Based on Meyer Levin's novel, itself loosely based on the Leopold & Loeb case.
Here, it's Steiner & Strauss, two Chicago college students in the 1920s who believed themselves so much the intellectual superiors of ordinary men that they ought not be bound by ordinary laws, and decided to commit a murder simply to prove that they could.
Dean Stockwell and Bradford Dillman are very good as Judd Steiner and Artie Strauss, and the movie is, by the standards of its time, relatively frank in suggesting the homoerotic aspect of their relationship. (1959 audiences must have been shocked when Dillman asks Stockwell, "Are you ditching me for some girl?")
But the performance that dominates the movie is that of Orson Welles as the boys' defense attorney.
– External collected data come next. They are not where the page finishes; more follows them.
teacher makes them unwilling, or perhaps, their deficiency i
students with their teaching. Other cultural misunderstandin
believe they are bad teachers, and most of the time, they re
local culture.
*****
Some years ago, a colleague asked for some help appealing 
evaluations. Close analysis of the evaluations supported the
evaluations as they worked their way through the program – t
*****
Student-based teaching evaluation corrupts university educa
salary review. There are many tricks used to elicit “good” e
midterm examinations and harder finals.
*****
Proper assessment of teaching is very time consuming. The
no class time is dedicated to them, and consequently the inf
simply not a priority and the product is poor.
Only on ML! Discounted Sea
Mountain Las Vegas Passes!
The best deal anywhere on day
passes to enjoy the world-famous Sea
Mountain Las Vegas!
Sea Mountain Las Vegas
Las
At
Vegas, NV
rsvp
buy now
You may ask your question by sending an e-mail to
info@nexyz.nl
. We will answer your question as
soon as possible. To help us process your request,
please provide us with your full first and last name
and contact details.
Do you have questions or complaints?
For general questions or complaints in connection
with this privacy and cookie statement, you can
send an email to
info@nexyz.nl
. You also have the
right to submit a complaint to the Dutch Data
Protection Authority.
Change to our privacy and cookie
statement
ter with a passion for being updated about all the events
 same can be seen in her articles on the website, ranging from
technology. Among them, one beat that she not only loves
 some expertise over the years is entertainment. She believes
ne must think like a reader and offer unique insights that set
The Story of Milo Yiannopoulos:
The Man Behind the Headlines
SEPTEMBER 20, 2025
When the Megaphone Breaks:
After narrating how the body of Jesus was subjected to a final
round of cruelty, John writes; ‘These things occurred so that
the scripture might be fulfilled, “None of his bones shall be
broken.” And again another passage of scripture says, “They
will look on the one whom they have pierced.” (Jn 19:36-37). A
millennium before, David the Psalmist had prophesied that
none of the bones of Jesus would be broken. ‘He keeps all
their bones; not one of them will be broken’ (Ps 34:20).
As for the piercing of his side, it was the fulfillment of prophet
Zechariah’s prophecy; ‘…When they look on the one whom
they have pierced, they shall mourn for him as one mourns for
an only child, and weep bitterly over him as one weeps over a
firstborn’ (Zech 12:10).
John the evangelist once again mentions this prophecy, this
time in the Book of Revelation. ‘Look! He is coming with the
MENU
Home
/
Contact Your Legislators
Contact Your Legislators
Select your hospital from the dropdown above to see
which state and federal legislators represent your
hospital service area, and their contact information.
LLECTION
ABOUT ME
He doesn't show up until about halfway through the film, but once he arrives, you can't take your eyes off him. There's no question of the boys' guilt, and all their lawyer can hope to accomplish is life in prison instead of hanging; Welles argues their case in a riveting uninterrupted 10-minute speech.
And as is so often true with older movies, it's fun to see actors pop up in small roles who would have greater success later in life; Martin Milner, E.G. Marshall, and Gavin MacLeod are all on hand here.
The acting is occasionally a bit broad and hammy by modern standards, but less so than usual for the period. Worth seeing for the strength of the three principal performances.